When you reach the line that contains "List each element's", begin copying exactly and continue through the last line below. Do not copy pictures.

:::

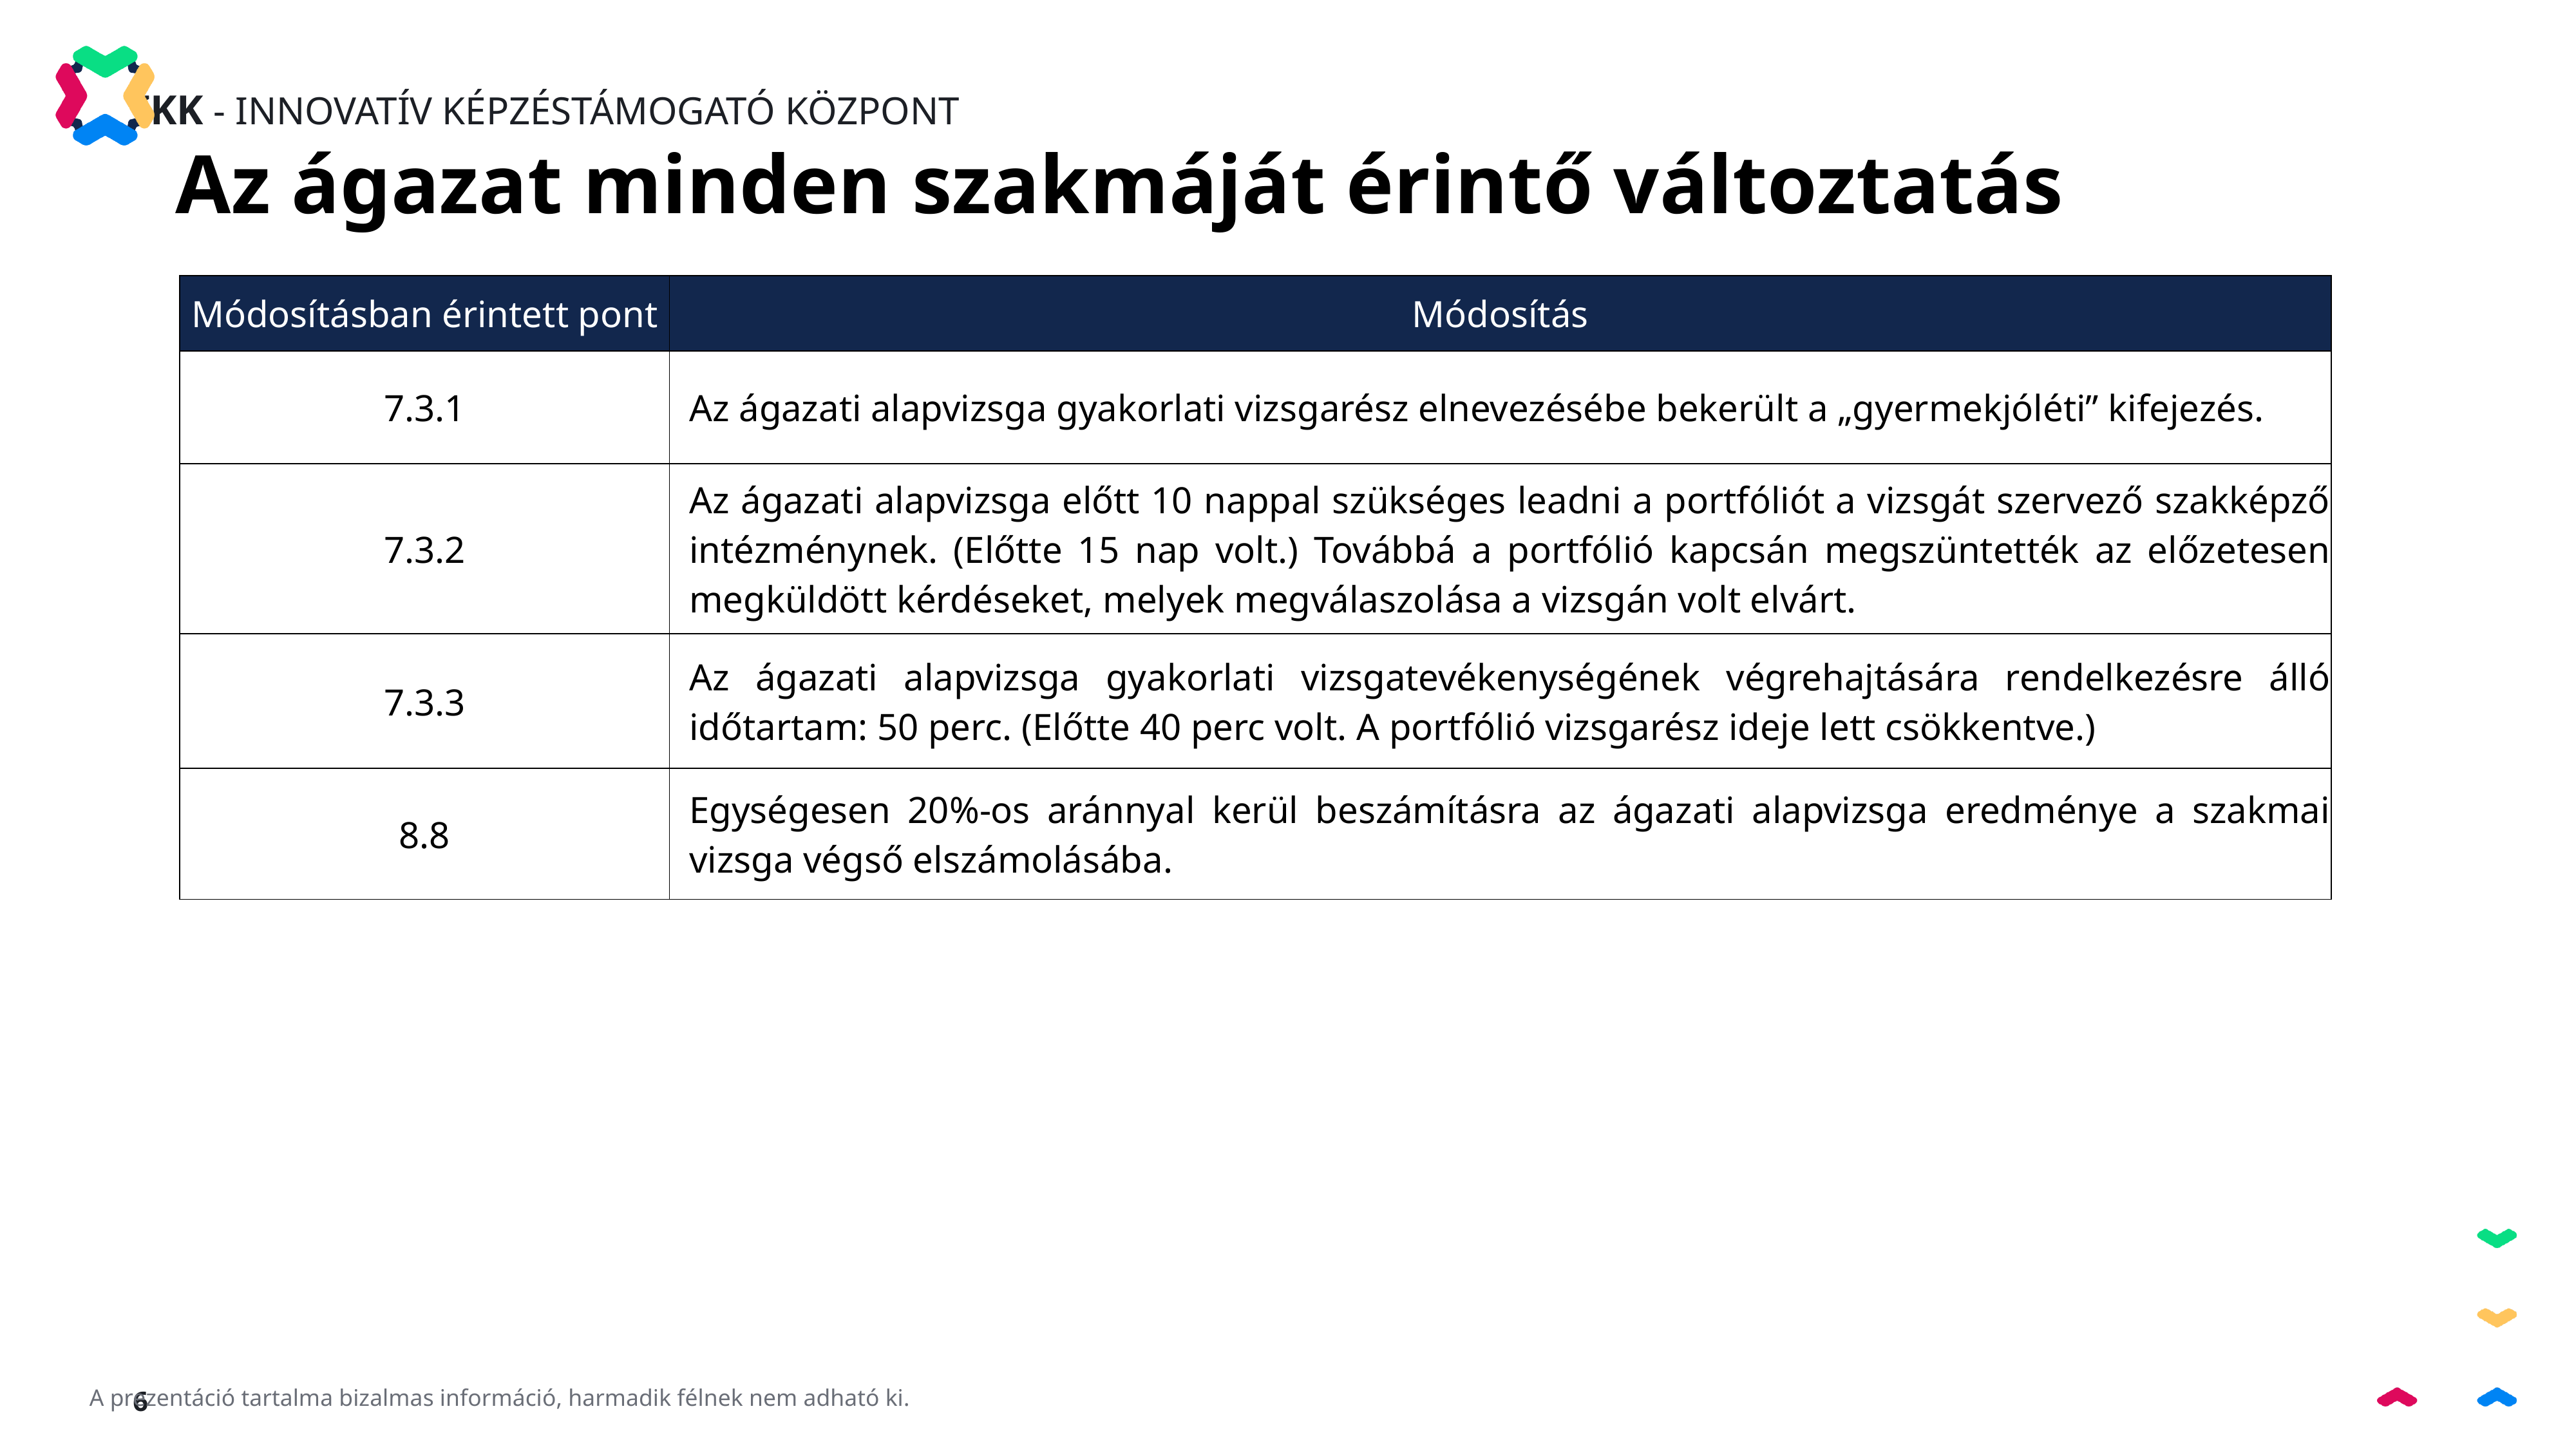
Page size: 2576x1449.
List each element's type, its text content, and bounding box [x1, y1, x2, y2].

picture [55, 46, 155, 146]
table_cell Az ágazati alapvizsga előtt 10 nappal szükséges leadni a portfóliót a vizsgát szervező szakképző intézménynek. (Előtte 15 nap volt.) Továbbá a portfólió kapcsán megszüntették az előzetesen megküldött kérdéseket, melyek megválaszolása a vizsgán volt elvárt. [670, 464, 2331, 633]
table_cell 7.3.2 [180, 464, 669, 633]
table_cell Az ágazati alapvizsga gyakorlati vizsgatevékenységének végrehajtására rendelkezésre álló időtartam: 50 perc. (Előtte 40 perc volt. A portfólió vizsgarész ideje lett csökkentve.) [670, 634, 2331, 768]
table_cell Az ágazati alapvizsga gyakorlati vizsgarész elnevezésébe bekerült a „gyermekjóléti” kifejezés. [670, 352, 2331, 463]
table_cell 8.8 [180, 769, 669, 899]
table_header Módosításban érintett pont [180, 276, 669, 350]
table_header Módosítás [670, 276, 2331, 350]
list Az ágazat minden szakmáját érintő változtatás [175, 133, 2309, 256]
table_cell 7.3.3 [180, 634, 669, 768]
table_cell 7.3.1 [180, 352, 669, 463]
picture [2377, 1229, 2517, 1406]
table_cell Egységesen 20%-os aránnyal kerül beszámításra az ágazati alapvizsga eredménye a szakmai vizsga végső elszámolásába. [670, 769, 2331, 899]
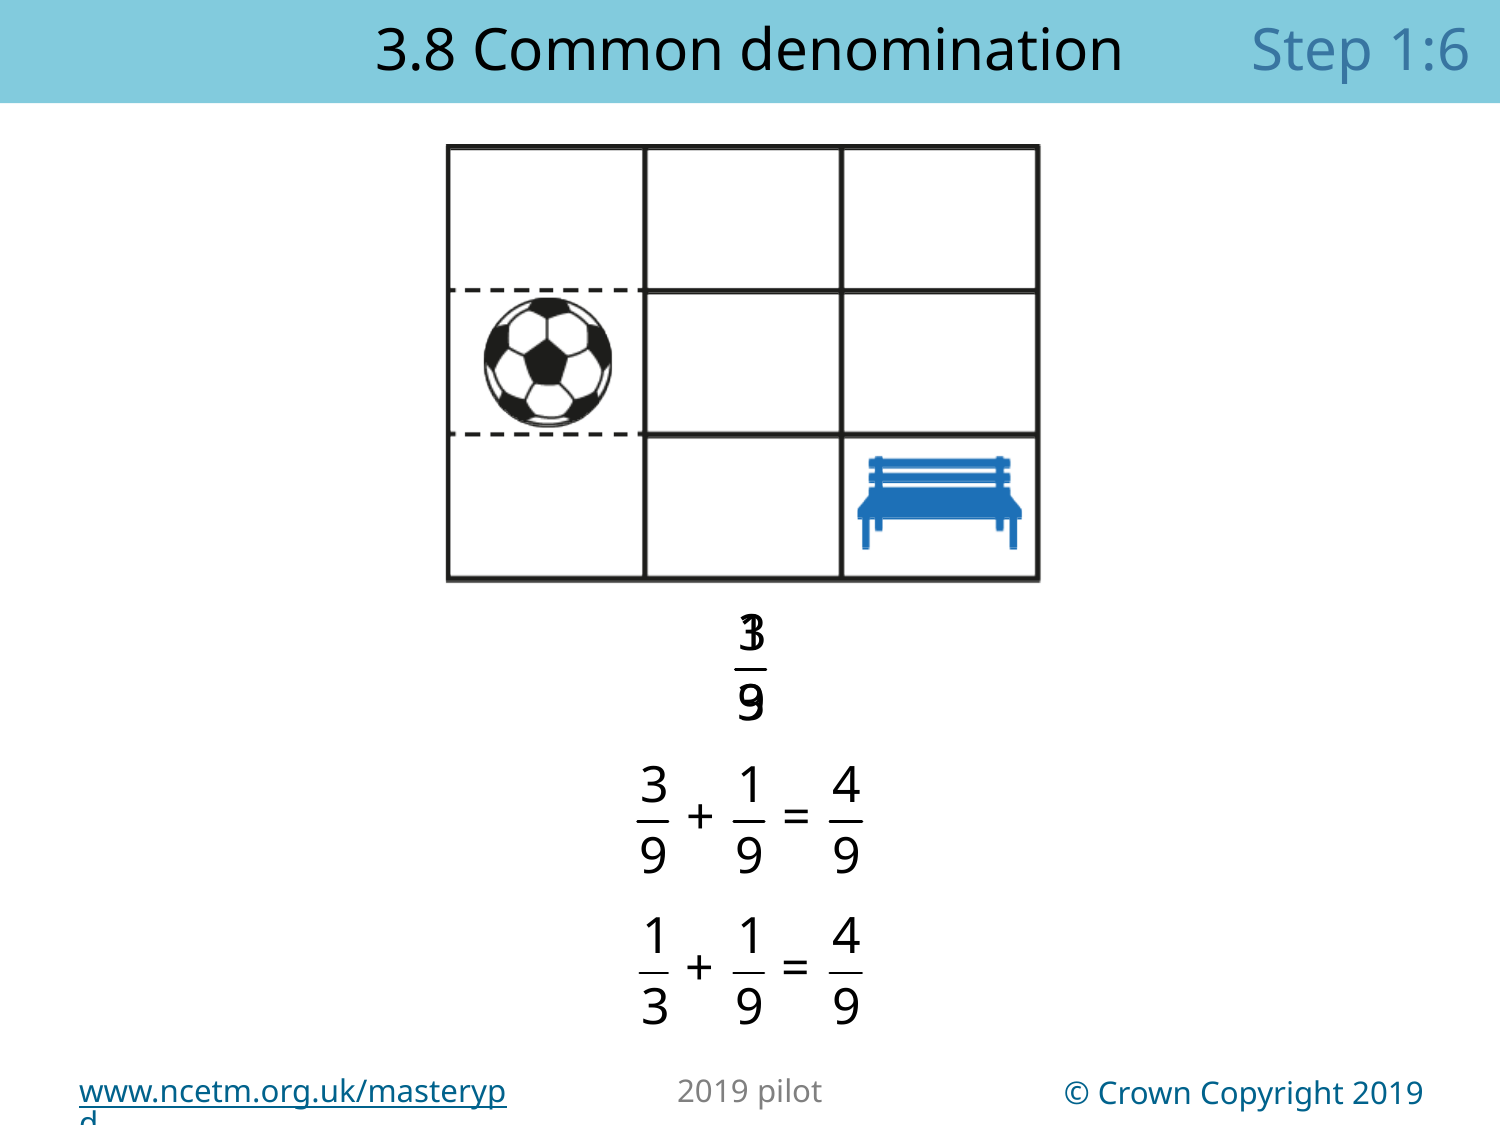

:::

▶ [Answer section]
List each element's type, its text content, and bounding box [x1, y1, x2, y2].

picture [55, 46, 155, 146]
table_cell Az ágazati alapvizsga előtt 10 nappal szükséges leadni a portfóliót a vizsgát szervező szakképző intézménynek. (Előtte 15 nap volt.) Továbbá a portfólió kapcsán megszüntették az előzetesen megküldött kérdéseket, melyek megválaszolása a vizsgán volt elvárt. [670, 464, 2331, 633]
table_cell 7.3.2 [180, 464, 669, 633]
table_cell Az ágazati alapvizsga gyakorlati vizsgatevékenységének végrehajtására rendelkezésre álló időtartam: 50 perc. (Előtte 40 perc volt. A portfólió vizsgarész ideje lett csökkentve.) [670, 634, 2331, 768]
table_cell Az ágazati alapvizsga gyakorlati vizsgarész elnevezésébe bekerült a „gyermekjóléti” kifejezés. [670, 352, 2331, 463]
table_cell 8.8 [180, 769, 669, 899]
table_header Módosításban érintett pont [180, 276, 669, 350]
table_header Módosítás [670, 276, 2331, 350]
list Az ágazat minden szakmáját érintő változtatás [175, 133, 2309, 256]
table_cell 7.3.3 [180, 634, 669, 768]
table_cell 7.3.1 [180, 352, 669, 463]
picture [2377, 1229, 2517, 1406]
table_cell Egységesen 20%-os aránnyal kerül beszámításra az ágazati alapvizsga eredménye a szakmai vizsga végső elszámolásába. [670, 769, 2331, 899]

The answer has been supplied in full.